══ Document extract ══

By Phuong Le
and Manuel Valdes
SEATTLE: A news helicopter crashed into a street and burst into flames Tuesday near Seattle’s Space Needle, killing both people on board, badly injuring a man in a car and sending plumes of black smoke over the city during the morning commute.
The chopper was taking off from a helipad on KOMO-TV’s roof when it went down at a downtown intersection and hit three vehicles, starting them on fire and spewing burning fuel down the street.
Kristopher Reynolds, a contractor working nearby, said he saw the helicopter lift about 5 feet off the low-rise building before it started to tilt. The chopper looked like it was trying to correct itself when it took a dive.
“Next thing I know, it went into a ball of flames,” Reynolds said.
Witnesses also reported hearing unusual noises coming from the helicopter as it took off after refueling, said Dennis Hogenson, deputy regional chief with the National Transportation Safety Board in Seattle. They said the aircraft then rotated before it crashed near the Seattle Center campus, which is home to the Space Needle, restaurants and performing arts centers.
Investigators were working to document the scene and clear the wreckage, and will examine all possibilities as they determine what caused the crash, Hogenson said. A preliminary analysis is expected in five days, followed by a fuller report with a probable cause in up to a year.
Only the helicopter’s blue tail end could be identified among the wreckage strewn across the street.
KOMO identified the pilot as Gary Pfitzner, of Issaquah. Also killed in the crash was Bill Strothman, a former longtime KOMO photographer. Both men were working for Cahokia, Ill.-based Helicopters Inc., which owned the Eurocopter AS350 helicopter. The aircraft was leased jointly by KOMO and KING-TV.
Firefighters who arrived at the scene before 8 a.m. found a “huge black cloud of smoke” and two cars and a pickup truck engulfed in flames, Seattle Fire Department spokesman Kyle Moore said.
Fuel running down the street also was on fire, and crews worked to stop it before it entered the sewer, Moore said.
An injured man managed to free himself from a burning car and was taken to Harborview Medical Center. The man was on fire, and a police officer helped him to the ground and put out the flames, police spokeswoman Renee Witt said.
Richard Newman, 38, suffered burns on up to 20 percent of his body, hospital spokeswoman Susan Gregg said. He was in serious condition in intensive care.

═══

:: Work task ::
Update the stretch of the crash report from "The chopper was" through "performing arts centers.", putting "helicopter" wherever "chopper" appears.

══ Record excerpts ══

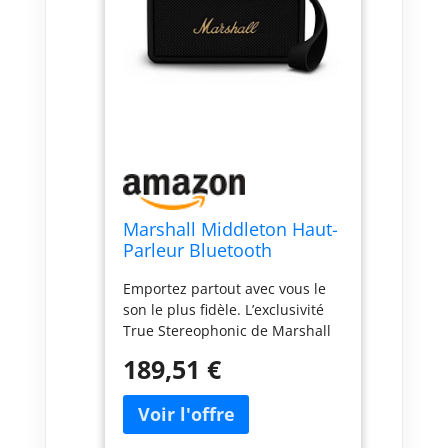
Marshall Middleton Haut-
Parleur Bluetooth
Portable sans Fil - 20+
Emportez partout avec vous le
Heures de Lecture
son le plus fidèle. L’exclusivité
Portable - Étanche IP67 -
True Stereophonic de Marshall
Noir & Laiton
offre un son stéréo
189,51 €
multidirectionnel comme vous
ne l’avez jamais entendu pour
une expérience immersive
totale où que vous vous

═══

:: Output below ::
The helicopter was taking off from a helipad on KOMO-TV’s roof when it went down at a downtown intersection and hit three vehicles, starting them on fire and spewing burning fuel down the street.
Kristopher Reynolds, a contractor working nearby, said he saw the helicopter lift about 5 feet off the low-rise building before it started to tilt. The helicopter looked like it was trying to correct itself when it took a dive.
“Next thing I know, it went into a ball of flames,” Reynolds said.
Witnesses also reported hearing unusual noises coming from the helicopter as it took off after refueling, said Dennis Hogenson, deputy regional chief with the National Transportation Safety Board in Seattle. They said the aircraft then rotated before it crashed near the Seattle Center campus, which is home to the Space Needle, restaurants and performing arts centers.